Roughly 20 years ago, I received a schefflera plant and a beautiful cranberry red ceramic pot as a wedding anniversary gift. They both have been with me in every place I have lived ever since. In all that time, the plant has grown leggy, spindly, and awkward. Turns out, had I known, I should have been pruning it all along. Considering it now reaches out a full arms-length from the pot, on those hard, tree trunk like branches, there is no time like the present to start pruning. Naturally, the first place I went was to YouTube to see how to propagate what I cut. I've been watching some Swedish guy for an hour now, and he knows everything about these plants.
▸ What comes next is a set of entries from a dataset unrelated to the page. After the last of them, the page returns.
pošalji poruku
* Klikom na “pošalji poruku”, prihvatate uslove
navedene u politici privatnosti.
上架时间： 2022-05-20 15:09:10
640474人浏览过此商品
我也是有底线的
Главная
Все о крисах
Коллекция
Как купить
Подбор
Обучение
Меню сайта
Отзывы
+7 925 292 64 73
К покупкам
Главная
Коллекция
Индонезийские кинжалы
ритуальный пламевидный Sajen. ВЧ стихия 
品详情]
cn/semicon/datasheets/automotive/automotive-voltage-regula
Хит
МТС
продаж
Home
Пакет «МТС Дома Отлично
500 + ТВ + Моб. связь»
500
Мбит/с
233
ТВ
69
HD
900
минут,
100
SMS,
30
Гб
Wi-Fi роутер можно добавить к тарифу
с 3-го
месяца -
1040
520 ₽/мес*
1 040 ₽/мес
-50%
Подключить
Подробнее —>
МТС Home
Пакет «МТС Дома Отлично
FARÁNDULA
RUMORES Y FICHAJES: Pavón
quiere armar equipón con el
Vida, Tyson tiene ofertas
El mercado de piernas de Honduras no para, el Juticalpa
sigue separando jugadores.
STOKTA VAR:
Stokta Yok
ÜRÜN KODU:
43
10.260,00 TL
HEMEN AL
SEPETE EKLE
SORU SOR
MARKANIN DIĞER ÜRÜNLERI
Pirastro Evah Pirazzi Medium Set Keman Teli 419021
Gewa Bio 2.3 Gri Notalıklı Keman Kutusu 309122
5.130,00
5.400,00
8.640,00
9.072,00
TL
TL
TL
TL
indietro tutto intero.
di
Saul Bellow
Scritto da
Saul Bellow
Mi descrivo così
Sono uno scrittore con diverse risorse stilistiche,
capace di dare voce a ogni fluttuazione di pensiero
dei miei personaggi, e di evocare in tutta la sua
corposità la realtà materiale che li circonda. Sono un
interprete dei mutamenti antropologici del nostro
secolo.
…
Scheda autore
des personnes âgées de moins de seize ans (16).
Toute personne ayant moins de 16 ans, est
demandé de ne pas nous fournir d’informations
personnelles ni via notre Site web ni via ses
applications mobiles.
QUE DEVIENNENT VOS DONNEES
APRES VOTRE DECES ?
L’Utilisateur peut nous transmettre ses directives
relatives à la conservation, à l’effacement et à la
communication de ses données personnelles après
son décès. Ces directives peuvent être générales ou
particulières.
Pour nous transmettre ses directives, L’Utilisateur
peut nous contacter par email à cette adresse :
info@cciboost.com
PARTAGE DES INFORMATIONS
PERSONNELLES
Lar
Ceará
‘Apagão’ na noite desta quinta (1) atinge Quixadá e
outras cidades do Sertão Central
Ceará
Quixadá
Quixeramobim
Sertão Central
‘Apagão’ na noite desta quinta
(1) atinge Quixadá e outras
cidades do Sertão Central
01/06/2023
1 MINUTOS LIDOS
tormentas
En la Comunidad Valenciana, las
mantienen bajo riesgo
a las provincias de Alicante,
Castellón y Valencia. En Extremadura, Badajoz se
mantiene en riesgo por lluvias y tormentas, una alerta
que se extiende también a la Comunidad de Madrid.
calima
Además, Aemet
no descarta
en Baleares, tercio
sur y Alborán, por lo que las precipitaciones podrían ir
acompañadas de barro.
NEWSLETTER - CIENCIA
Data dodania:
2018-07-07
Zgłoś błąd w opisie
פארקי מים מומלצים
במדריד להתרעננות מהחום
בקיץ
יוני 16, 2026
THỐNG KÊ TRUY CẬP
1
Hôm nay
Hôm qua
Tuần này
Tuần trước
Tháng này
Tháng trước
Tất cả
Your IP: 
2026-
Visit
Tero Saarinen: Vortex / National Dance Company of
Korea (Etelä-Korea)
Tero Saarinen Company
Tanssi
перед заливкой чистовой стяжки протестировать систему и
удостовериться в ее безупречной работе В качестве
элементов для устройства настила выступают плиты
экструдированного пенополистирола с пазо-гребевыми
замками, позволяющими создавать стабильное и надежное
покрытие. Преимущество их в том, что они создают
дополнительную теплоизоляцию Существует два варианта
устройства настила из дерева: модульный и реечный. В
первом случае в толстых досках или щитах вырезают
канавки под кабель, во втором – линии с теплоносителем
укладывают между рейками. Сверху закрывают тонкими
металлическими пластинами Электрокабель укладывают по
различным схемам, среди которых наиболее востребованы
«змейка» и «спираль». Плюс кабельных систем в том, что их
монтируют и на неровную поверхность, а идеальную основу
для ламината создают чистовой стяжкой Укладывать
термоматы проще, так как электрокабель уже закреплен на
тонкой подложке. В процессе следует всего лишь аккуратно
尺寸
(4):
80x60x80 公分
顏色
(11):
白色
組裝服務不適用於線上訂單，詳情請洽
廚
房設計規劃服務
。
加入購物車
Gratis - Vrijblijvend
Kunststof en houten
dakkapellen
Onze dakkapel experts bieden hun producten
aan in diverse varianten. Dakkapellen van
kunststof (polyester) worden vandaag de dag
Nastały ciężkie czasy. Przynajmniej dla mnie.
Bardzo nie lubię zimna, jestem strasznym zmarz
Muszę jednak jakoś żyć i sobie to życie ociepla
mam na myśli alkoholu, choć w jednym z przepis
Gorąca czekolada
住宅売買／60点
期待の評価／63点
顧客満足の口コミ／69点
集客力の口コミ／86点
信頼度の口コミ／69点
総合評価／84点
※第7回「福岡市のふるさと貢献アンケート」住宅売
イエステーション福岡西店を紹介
Following his directions, I have now snipped four cuttings and put them in water. If they survive, I may end up trimming off the entire rest of the viable plant, pulling out the old root mass, and starting over fresh in new potting soil.
Today was the day we moved the ficus tree outside for the season. It's another plant that has been with us since the dawn of time (it was a wedding gift). It takes up a ton of real estate in the living room, and I always look forward to its outdoor season. We have pruned it back a few times, but they are such melodramatic, fragile trees, I don't like to do that often. I wonder whether this same Swedish guy has thoughts about them.
I spent nearly all day rearranging the corner where the ficus had been all winter. I was scooping up the bushel of leaves it dropped that were hard to reach, and deep cleaning things that had been inaccessible all that time, like baseboards and the south end of the picture window. With all the hard work outside we have been doing, we kind of let tidying up inside slide, so I did a fair piece of that too. I stopped often to stand at the front window and admire my collection of flowers. It's a lovely feeling to do that. It's like being hugged by color. I wore myself out moving furniture and plants that are taller than I am, but at the very end of the day I managed to go out and do a light watering of all the pots. The Korean lilac is in bloom, and between it and all the alyssum I've tucked in everywhere, it smells wonderful out there.
Okay, Mr Swedish Plant Guy, what about Sansevieria? Am I treating those right?